→ **Task item**: Select all lines holding the word "action" from the entries that follow.

→ **Provided records**:

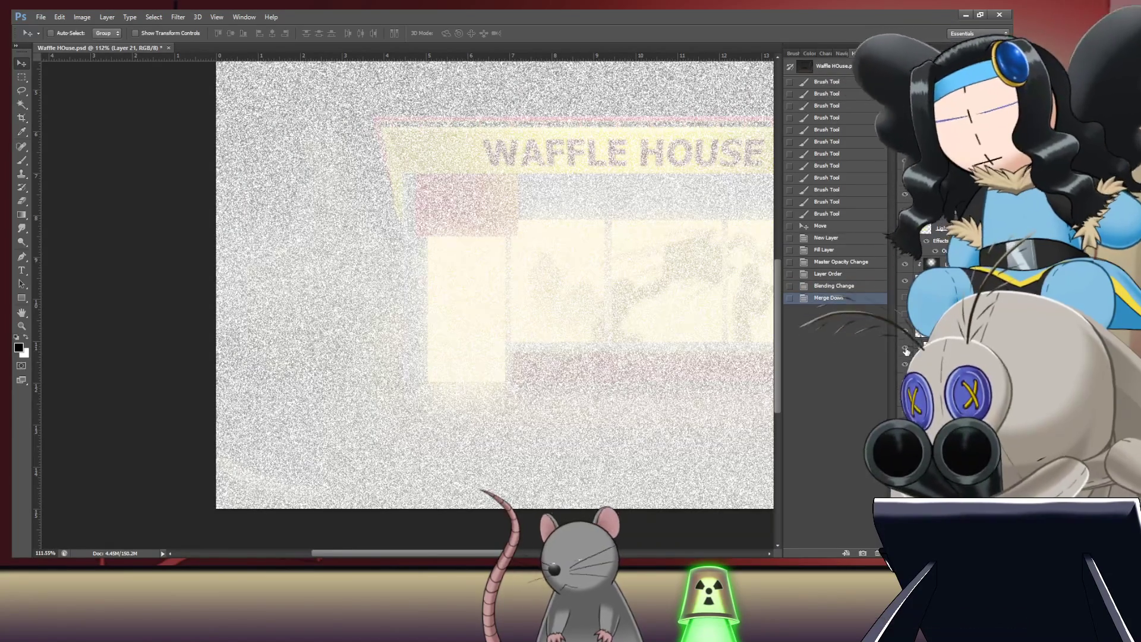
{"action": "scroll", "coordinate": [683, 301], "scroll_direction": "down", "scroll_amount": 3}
...
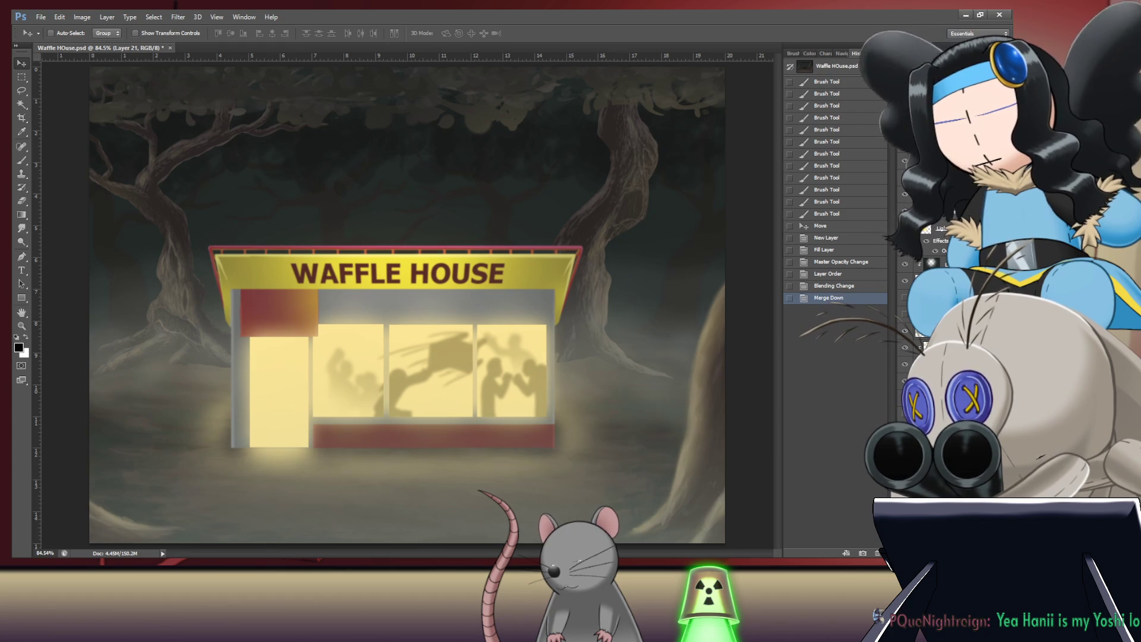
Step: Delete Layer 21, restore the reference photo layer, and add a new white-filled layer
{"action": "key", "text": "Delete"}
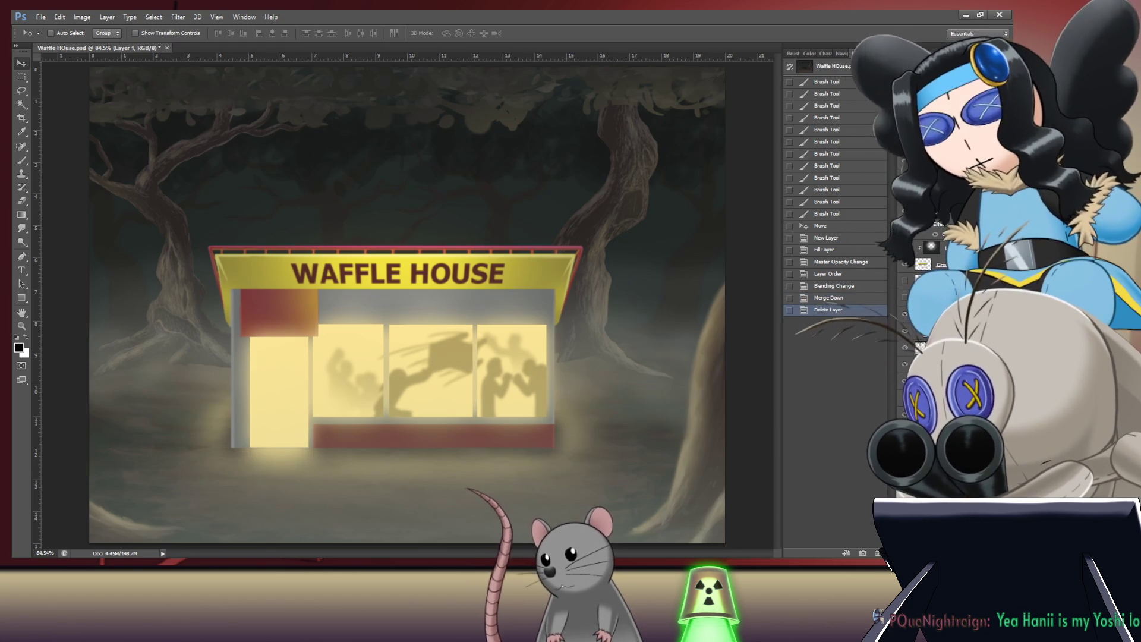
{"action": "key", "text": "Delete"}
...
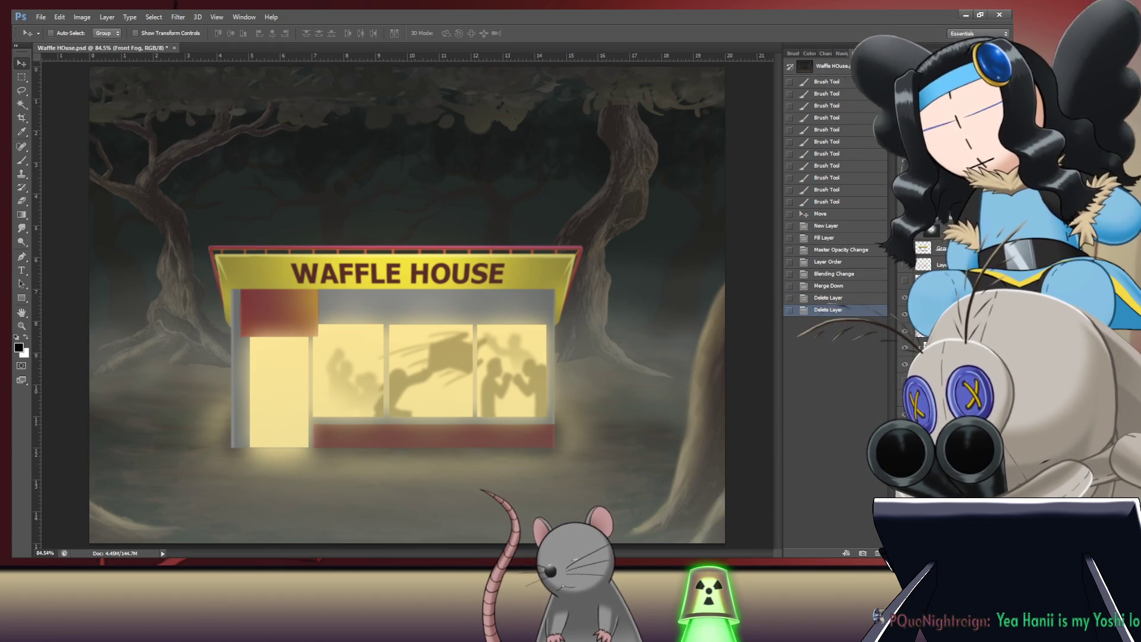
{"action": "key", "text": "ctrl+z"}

→ **Response to the task**:
{"action": "scroll", "coordinate": [683, 301], "scroll_direction": "down", "scroll_amount": 3}
{"action": "key", "text": "Delete"}
{"action": "key", "text": "Delete"}
{"action": "key", "text": "ctrl+z"}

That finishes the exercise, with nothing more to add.